Monthly Archives: April 2009

Beware of “Super Sneaky” Corporate Job Postings

As our economy continues to struggle along, we are daily bombarded with a string of leading news stories (delivered mostly by giddy reporters–my, how they love bad news) informing us of yet another corporation laying off thousands of workers. Just today I spoke with two clients whose respective companies had laid off over 7,000 people between them. This past Sunday our pastor put things in perspective when he said, “Look at your pew…if their are 20 people sitting with you, two of them have lost their jobs.”

There are more people out of work today than I can remember at any point in my life. With so many people looking for a new job (many for the first time in decades) I thought now might be a good time to update you on some SUPER SNEAKY changes that have taken place in advertising a job for prospective applicants.

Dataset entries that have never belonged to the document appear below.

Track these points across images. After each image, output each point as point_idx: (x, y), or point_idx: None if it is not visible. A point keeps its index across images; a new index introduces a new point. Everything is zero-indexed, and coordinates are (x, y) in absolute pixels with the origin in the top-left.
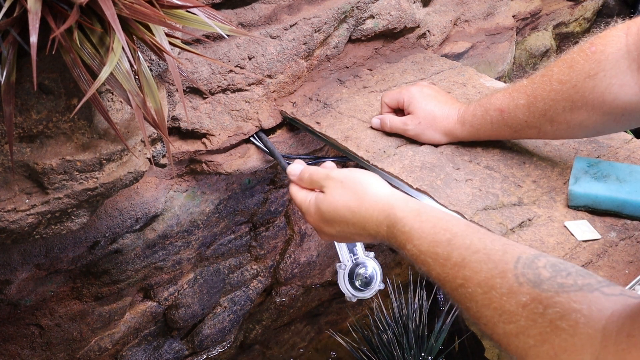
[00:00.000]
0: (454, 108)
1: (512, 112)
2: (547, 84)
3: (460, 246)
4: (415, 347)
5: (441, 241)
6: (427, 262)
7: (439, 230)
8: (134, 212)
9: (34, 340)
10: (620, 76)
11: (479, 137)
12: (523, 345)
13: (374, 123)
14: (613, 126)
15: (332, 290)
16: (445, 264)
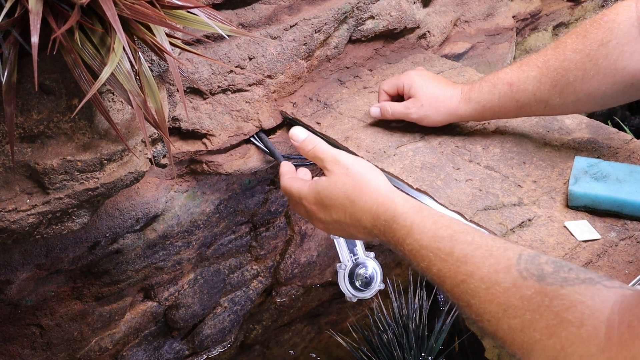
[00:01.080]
0: (456, 88)
1: (522, 85)
2: (560, 54)
3: (462, 242)
4: (415, 347)
5: (443, 236)
6: (427, 257)
7: (441, 226)
8: (134, 212)
9: (35, 340)
10: (631, 44)
11: (484, 114)
12: (529, 339)
13: (372, 112)
14: (621, 96)
15: (332, 291)
16: (447, 259)
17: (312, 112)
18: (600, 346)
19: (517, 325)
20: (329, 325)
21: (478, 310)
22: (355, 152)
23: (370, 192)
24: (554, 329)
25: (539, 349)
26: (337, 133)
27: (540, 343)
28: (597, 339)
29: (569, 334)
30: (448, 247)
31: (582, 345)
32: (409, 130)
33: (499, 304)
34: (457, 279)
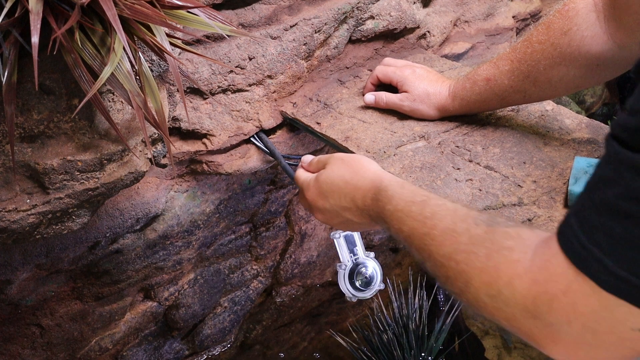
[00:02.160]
0: (445, 85)
1: (497, 80)
2: (528, 47)
3: (432, 204)
4: (415, 347)
5: (417, 201)
6: (401, 218)
7: (417, 194)
8: (134, 212)
9: (35, 340)
10: (591, 28)
11: (470, 109)
12: (471, 267)
13: (367, 99)
14: (591, 78)
15: (332, 291)
16: (417, 217)
17: (312, 112)
18: (526, 267)
19: (462, 258)
20: (329, 325)
21: (435, 256)
22: (355, 152)
23: (363, 172)
24: (492, 255)
25: (478, 273)
26: (337, 133)
27: (479, 268)
28: (525, 261)
29: (503, 258)
30: (419, 208)
31: (512, 266)
32: (409, 130)
33: (451, 245)
34: (422, 232)
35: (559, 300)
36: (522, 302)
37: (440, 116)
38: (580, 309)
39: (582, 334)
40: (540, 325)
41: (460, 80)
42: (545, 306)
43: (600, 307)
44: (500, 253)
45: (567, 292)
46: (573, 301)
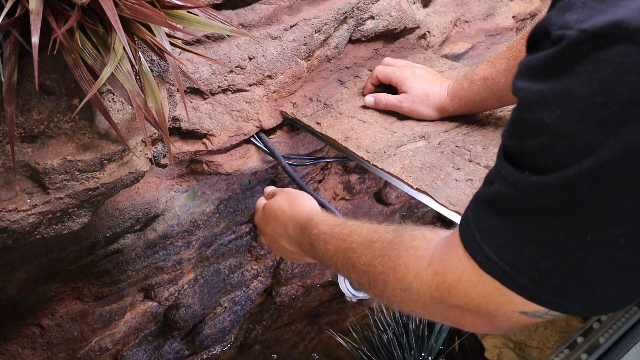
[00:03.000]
0: (444, 85)
1: (495, 79)
2: (523, 45)
3: (350, 224)
4: (415, 347)
5: (337, 224)
6: (326, 240)
7: (339, 222)
8: (134, 212)
9: (35, 340)
10: None
11: (469, 108)
12: (385, 267)
13: (367, 101)
14: None
15: (332, 291)
16: (339, 236)
17: (312, 112)
18: (429, 261)
19: (378, 262)
20: (329, 325)
21: (357, 266)
22: (355, 152)
23: (298, 205)
24: (402, 254)
25: (392, 272)
26: (337, 133)
27: (392, 268)
28: (428, 256)
29: (410, 255)
30: (340, 228)
31: (417, 261)
32: (409, 130)
33: (368, 253)
34: (344, 247)
35: (455, 288)
36: (429, 291)
37: (440, 116)
38: (472, 294)
39: (479, 312)
40: (448, 308)
41: (458, 80)
42: (446, 293)
43: (486, 292)
44: (408, 252)
45: (460, 280)
46: (465, 288)
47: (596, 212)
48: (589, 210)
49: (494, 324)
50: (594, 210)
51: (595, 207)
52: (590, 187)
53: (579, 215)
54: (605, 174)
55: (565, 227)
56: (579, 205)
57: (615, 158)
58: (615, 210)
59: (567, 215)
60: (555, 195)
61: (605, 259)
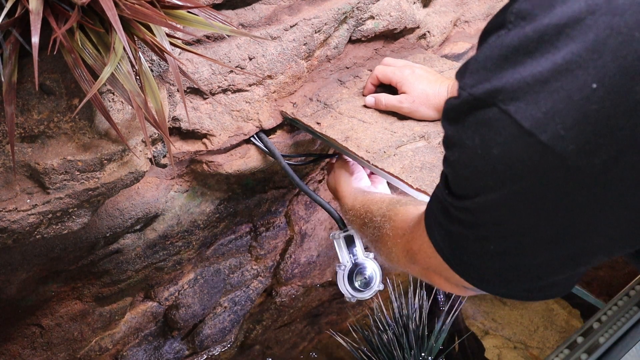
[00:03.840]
0: (444, 85)
1: None
2: None
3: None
4: (415, 347)
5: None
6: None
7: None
8: (134, 212)
9: (35, 340)
10: None
11: None
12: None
13: (368, 101)
14: None
15: (332, 291)
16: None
17: (312, 112)
18: (404, 231)
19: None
20: (329, 325)
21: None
22: (355, 152)
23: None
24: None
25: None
26: (337, 133)
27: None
28: (404, 228)
29: (392, 227)
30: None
31: (397, 231)
32: (409, 130)
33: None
34: (364, 222)
35: (417, 255)
36: (402, 254)
37: (440, 117)
38: (429, 261)
39: (438, 275)
40: (417, 267)
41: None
42: (413, 257)
43: (437, 263)
44: (393, 224)
45: (420, 249)
46: (424, 257)
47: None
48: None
49: (451, 287)
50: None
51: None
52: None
53: (481, 230)
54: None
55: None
56: (479, 223)
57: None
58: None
59: (473, 229)
60: (461, 212)
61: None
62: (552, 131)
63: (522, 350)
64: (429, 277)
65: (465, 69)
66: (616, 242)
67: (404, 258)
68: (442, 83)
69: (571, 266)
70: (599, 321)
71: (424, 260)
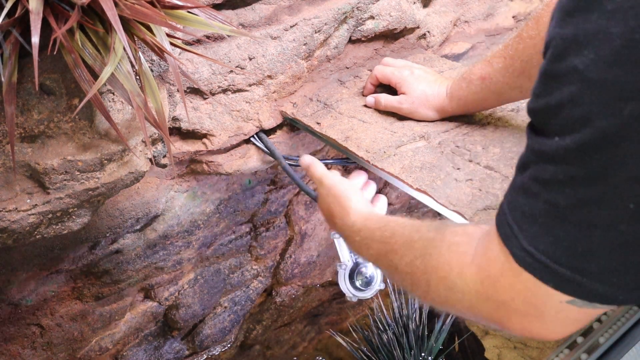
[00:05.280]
0: (442, 85)
1: (492, 78)
2: (519, 43)
3: (392, 226)
4: (415, 347)
5: (380, 226)
6: (368, 245)
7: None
8: (134, 212)
9: (35, 340)
10: None
11: (468, 108)
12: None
13: (368, 101)
14: None
15: (333, 290)
16: (380, 239)
17: (312, 112)
18: (472, 256)
19: (420, 262)
20: (329, 325)
21: (400, 267)
22: (355, 152)
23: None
24: (443, 252)
25: (435, 271)
26: (337, 133)
27: (434, 267)
28: (470, 252)
29: (452, 252)
30: (382, 232)
31: (460, 258)
32: (409, 130)
33: (410, 253)
34: (386, 250)
35: (499, 281)
36: (474, 288)
37: (440, 117)
38: (516, 286)
39: (526, 309)
40: (494, 306)
41: (456, 80)
42: (491, 288)
43: (529, 284)
44: (450, 249)
45: (503, 273)
46: (509, 281)
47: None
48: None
49: (543, 322)
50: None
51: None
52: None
53: (620, 177)
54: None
55: (605, 197)
56: (619, 164)
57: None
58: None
59: (606, 180)
60: (589, 155)
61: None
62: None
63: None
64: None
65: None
66: None
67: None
68: (441, 83)
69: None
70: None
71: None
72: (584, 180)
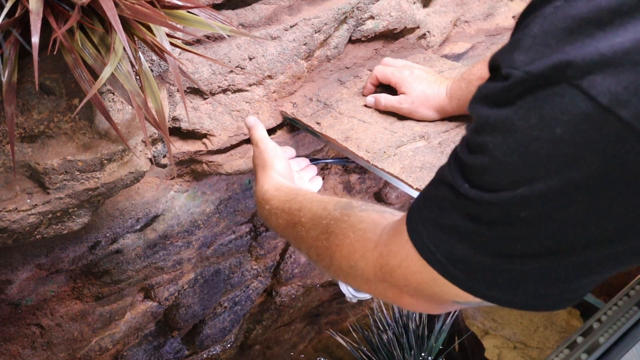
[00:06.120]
0: (442, 85)
1: None
2: None
3: (301, 199)
4: (415, 347)
5: (290, 199)
6: (277, 214)
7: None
8: (134, 212)
9: (35, 340)
10: None
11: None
12: (332, 244)
13: (368, 101)
14: None
15: (332, 290)
16: (289, 211)
17: (312, 112)
18: (375, 243)
19: (325, 237)
20: (329, 325)
21: (306, 240)
22: (355, 152)
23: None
24: (349, 234)
25: (339, 249)
26: (337, 133)
27: (338, 245)
28: (374, 240)
29: (358, 237)
30: (291, 205)
31: (365, 243)
32: (409, 130)
33: (316, 228)
34: (294, 221)
35: (396, 271)
36: (373, 271)
37: (440, 117)
38: (410, 279)
39: (416, 295)
40: (388, 287)
41: (456, 80)
42: (388, 274)
43: (423, 279)
44: (355, 233)
45: (401, 265)
46: (405, 273)
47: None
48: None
49: (428, 306)
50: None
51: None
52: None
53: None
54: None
55: (496, 236)
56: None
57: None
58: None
59: (498, 227)
60: (488, 210)
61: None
62: (634, 108)
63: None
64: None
65: (512, 48)
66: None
67: (373, 275)
68: (441, 83)
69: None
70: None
71: (404, 277)
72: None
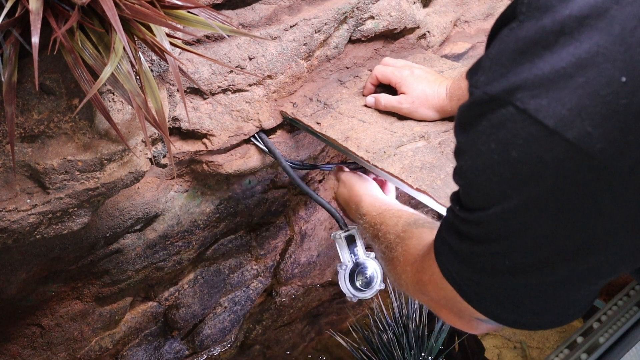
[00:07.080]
0: (442, 85)
1: None
2: None
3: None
4: (415, 347)
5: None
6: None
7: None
8: (134, 212)
9: (35, 340)
10: None
11: None
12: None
13: (368, 101)
14: None
15: (333, 291)
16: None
17: (312, 112)
18: (415, 258)
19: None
20: (329, 325)
21: (379, 251)
22: (355, 152)
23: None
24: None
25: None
26: (337, 133)
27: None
28: (415, 254)
29: (404, 251)
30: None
31: (407, 257)
32: (409, 130)
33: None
34: (377, 234)
35: (427, 287)
36: (412, 284)
37: (440, 117)
38: (439, 294)
39: (448, 309)
40: (428, 300)
41: (455, 80)
42: (423, 288)
43: (448, 296)
44: (404, 249)
45: (430, 281)
46: (434, 289)
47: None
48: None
49: (462, 324)
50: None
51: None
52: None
53: (493, 245)
54: (509, 219)
55: (485, 253)
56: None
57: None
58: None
59: (485, 245)
60: (472, 227)
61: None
62: (578, 129)
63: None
64: (438, 311)
65: (477, 66)
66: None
67: (413, 287)
68: (441, 83)
69: (592, 280)
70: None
71: (435, 292)
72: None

These phrases seem straight forward enough, but that’s the trick…they’re not….they have been strategically designed in some dark, smoke-filled room by some very nasty tricksters. So in my attempts to save you from making a huge mistake and joining a company that would drive you to desire the Kitty Litter Taste-Tester job, here are some thoughts to help you navigate through these murky “job search flood waters.” We’ll call them my:

Top 10 Definitions of Sneaky Corporate Job Postings

10. “Some Overtime Required” – Some time each night and some time each weekendyou will have no life.

9. “Seeking Candidates With A Wide Variety of Experience” – You’ll need to replace three people who just got fired.

8. “Career Minded” – We prefer you have no spouse, children, or any outside interests.

7. “Requires Team Leadership Skills” – You’ll have the responsibilities of a manager without the pay or respect.

6. “Duties Will Vary” – Anyone in the office can boss you around.

5. “Competitive Salary” – We remain competitive by paying less than our competition.

4. “Apply in Person” – If you are old, fat, or ugly, you will be told the position has been filled.

3. “Must be Deadline Oriented” – You’ll be six months behind schedule on your first day.

2. “Some Travel Required” – Kiss your family goodbye…you will never see them again.

1. “Join Our Fast-Paced Company” –
We have no time to train you...good luck.

I certainly hope this clears up any confusion you may have!

In all seriousness, if you find yourself looking for work these days, let me encourage you to hang in there. Your dream job may be just one phone call or meeting away.